Der Gouverneur von Oklahoma, Kevin Stitt, sagte, er sei gegen die Nominierung der ehemaligen Generalstaatsanwältin der Cherokee Nation, Sara Hill (rechts), für ein Bundesrichteramt.

“Sie ist gegen Öl und Gas und Energie, sie ist gegen die Landwirtschaft, sie ist gegen die Rechte des Staates”, sagte Oklahomas Gouverneur Kevin Stitt (R) in einem Interview mit Bloomberg Law. “Sie ist mehr auf die Rechte unserer Indianerstämme bedacht als auf die des Staates Oklahoma”.

Der Gegenwind von hochrangigen GOP-Funktionären wie Stitt kommt, nachdem Oklahomas GOP-Sens. James Lankford und Markwayne Mullin Hill unterstützt hatten. Lankford hatte ihre Nominierung bei der Anhörung am 15. November vorgestellt und gelobt.

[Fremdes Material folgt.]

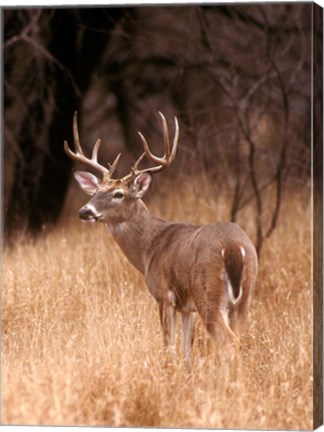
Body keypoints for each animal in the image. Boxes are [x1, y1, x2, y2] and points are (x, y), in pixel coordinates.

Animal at [64, 110, 258, 368]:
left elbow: (168, 345)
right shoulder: (187, 307)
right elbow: (187, 349)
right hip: (244, 295)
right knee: (238, 337)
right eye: (96, 191)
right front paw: (186, 372)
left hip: (208, 292)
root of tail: (234, 247)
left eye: (119, 194)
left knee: (228, 342)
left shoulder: (163, 294)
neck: (149, 248)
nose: (84, 211)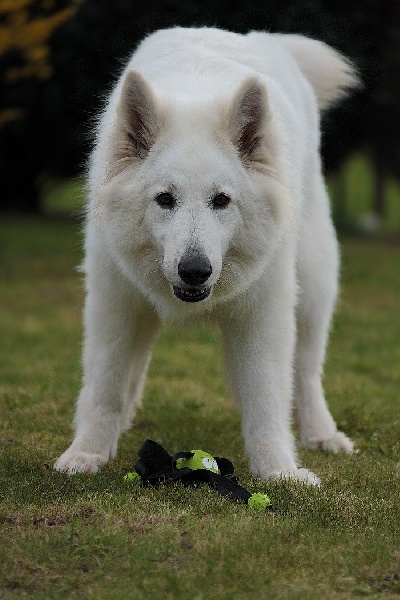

“Ich habe keinen Zweifel daran, dass Sara sich als Bundesrichterin von der Verfassung der Vereinigten Staaten leiten lassen wird, ein Dokument, das sie kennt und respektiert. Ich bin zuversichtlich, dass sie unserem Staat und unserem Land sehr gut dienen wird”, sagte Lankford während der Anhörung.

Hill wäre die erste amerikanische Ureinwohnerin an diesem Gericht und die erste, die an ein Bundesgericht in diesem Bundesstaat berufen würde.

Kevin Stitt gehört selber der Cherokee Nation an, wobei diese Verbindung vermutlich auf einem Betrug seiner Vorfahren beruht.